From a Forrester blog: Ten eReader and eBook predictions for 2010.
It’s an interesting read, and I tend to agree with things. Once there are alternatives to e-Ink, I think we’ll have an explosion of devices, and the inclusion of the e-paper in other devices. I also think Amazon will retain the large market share, but that will go down. The B&N entry, with their book collection as well as the ability to read Google public domain books and lend the books to other people is big. At least to me. I’d like to be able to let someone try a book for a few days and see if they want to buy it.

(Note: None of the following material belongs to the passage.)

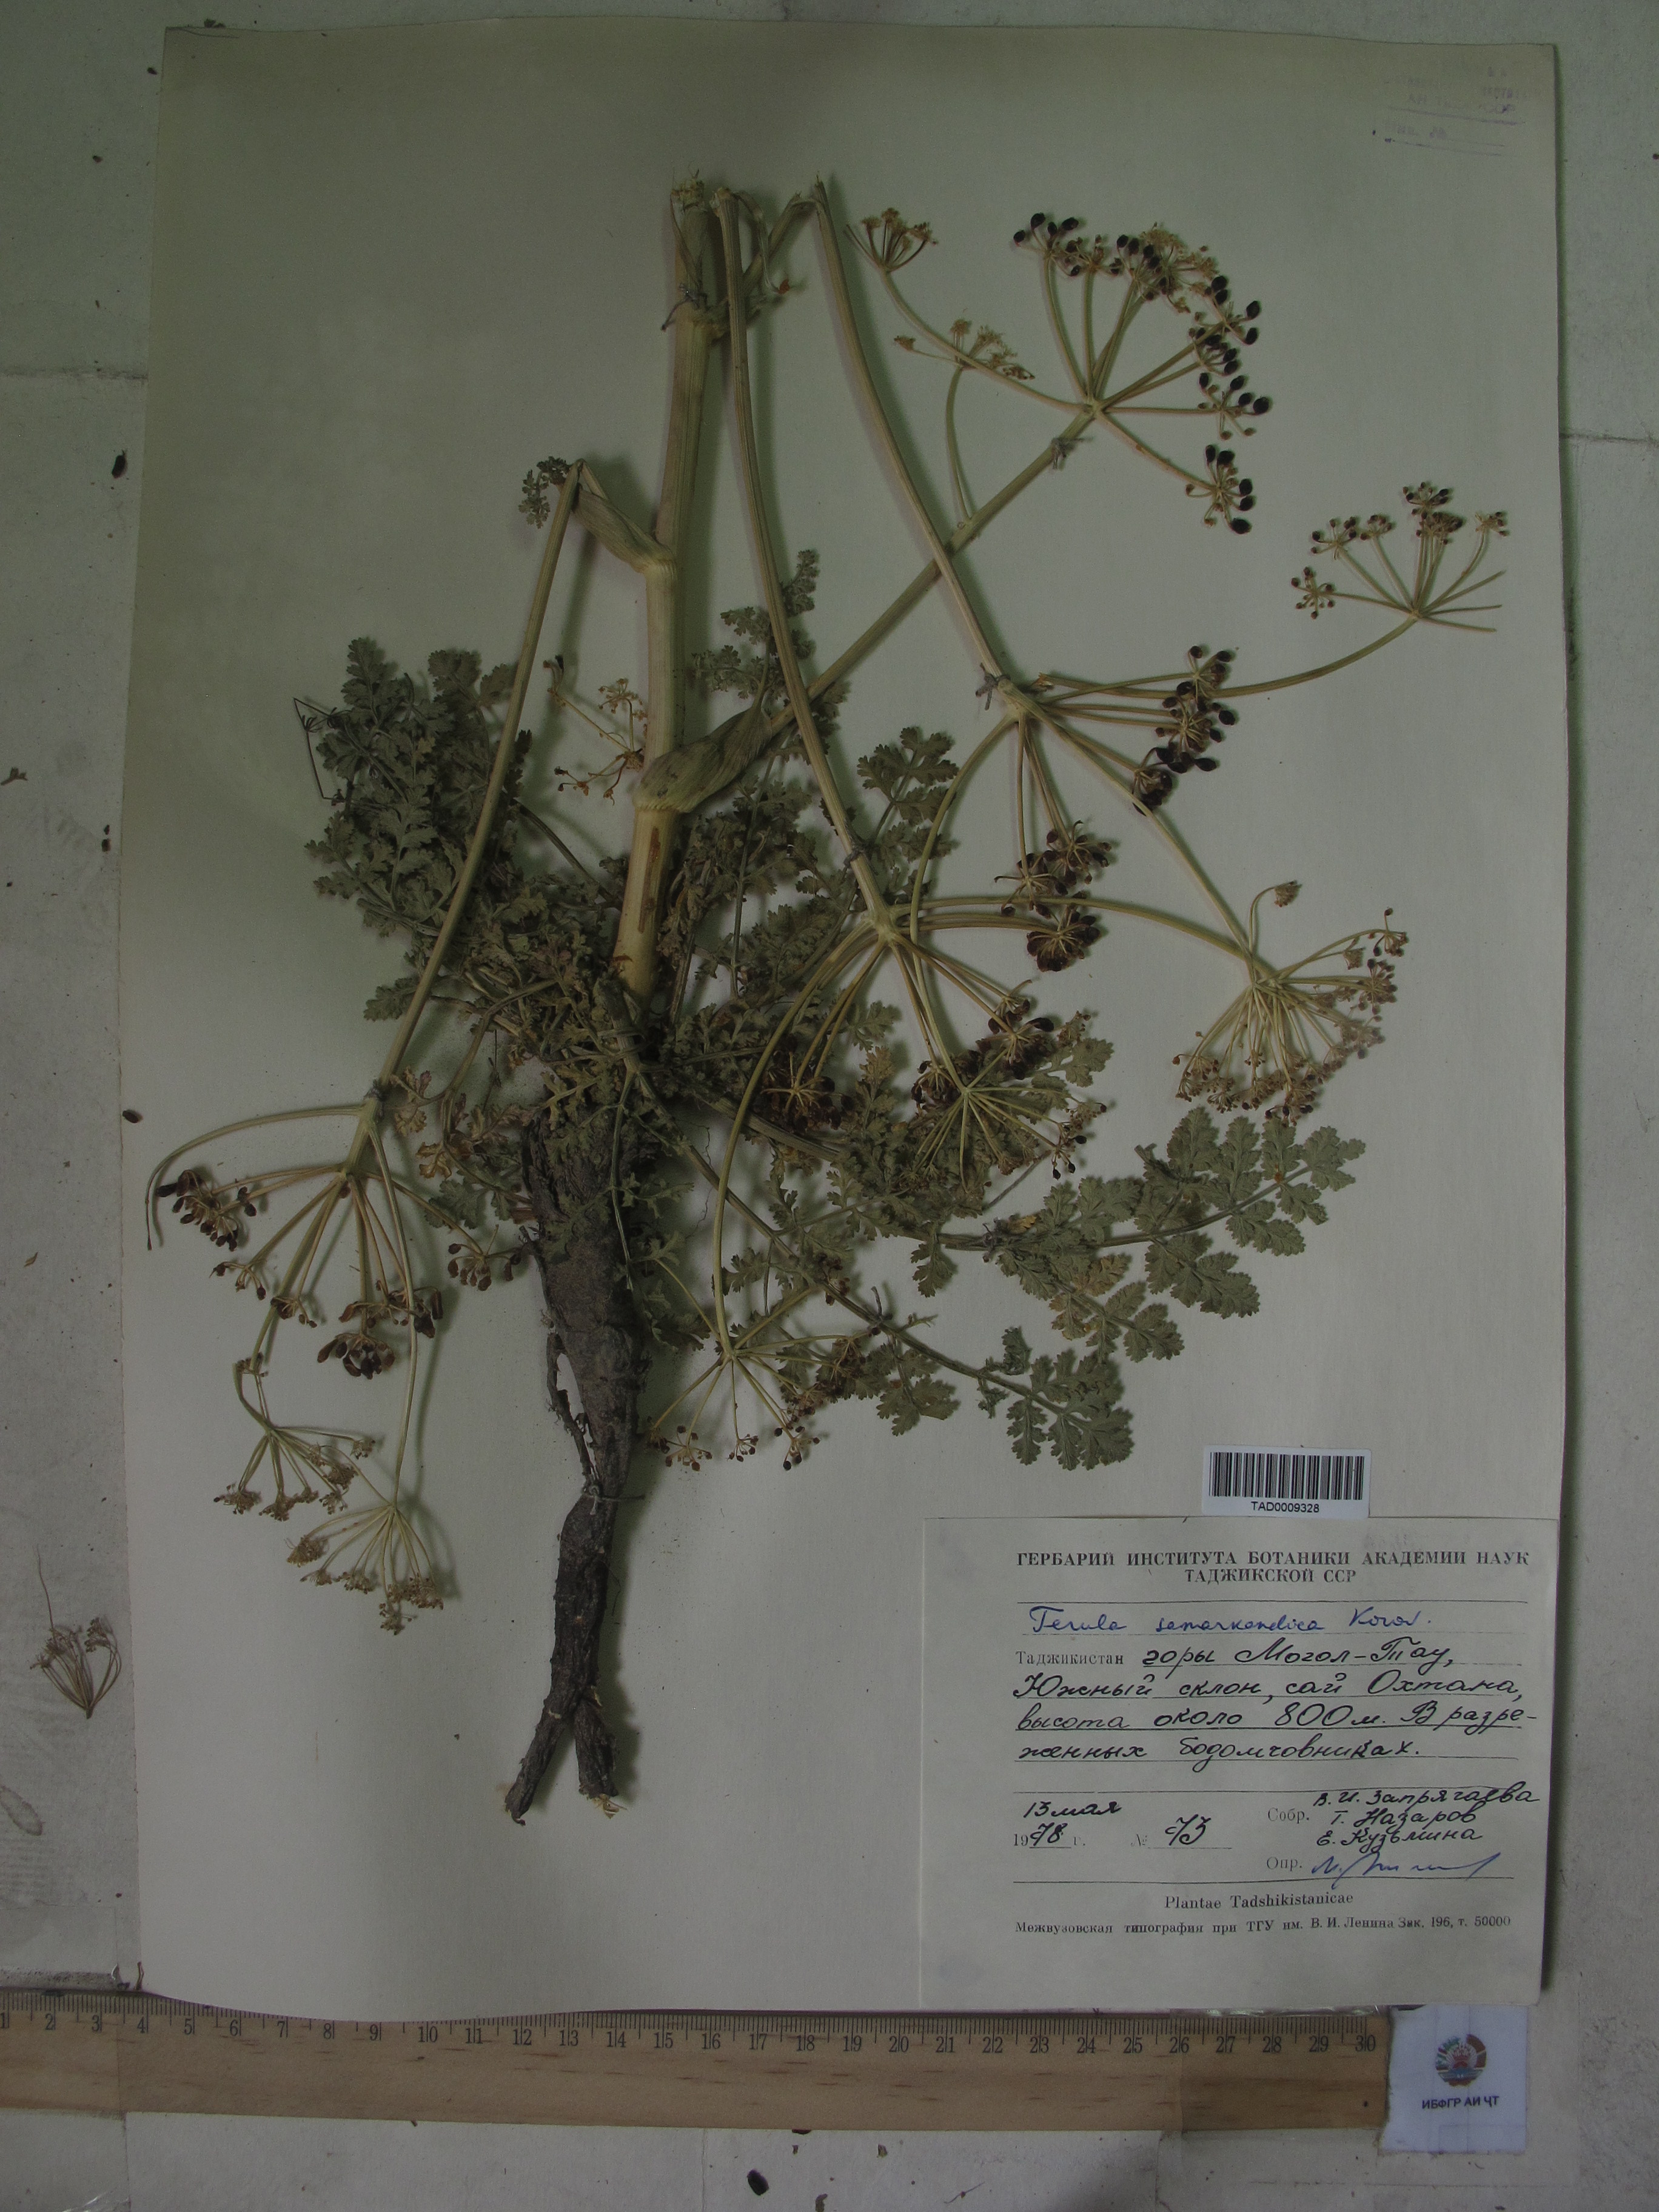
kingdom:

I really think the winners will start to come when people get get books from multiple sources and consolidate them. For me, I’ve enjoyed reading on the iPhone for the last 5-6 months. It’s worked well, and being able to spend money at Amazon and B&N, as well as get free books on Stanza has been great. I’d like one reader app, but the iPhone works well for me now. And I like it because I sometimes get GCs for Amazon, sometimes for B&N.
I think Amazon messed up trying to control things too much. They should have spun off the Kindle after a year, opened it to books from other sources, and added clients for other platforms. That would have made it hard for B&N to even enter the market. Instead they tried to control the whole platform. Even Apple can’t do that, with lots of non-iPod MP3 players as well as computers.
I’m not sure when I’d buy another special purpose device for reading. I read a lot, 50-70 books a year, and while the screen on the Kindle is much, much better than the iPhone, it’s not $300 better. I’m not sure it’s $200 better, maybe $100 better and even then I’d probably not carry the Kindle device as much since I have an iPhone app.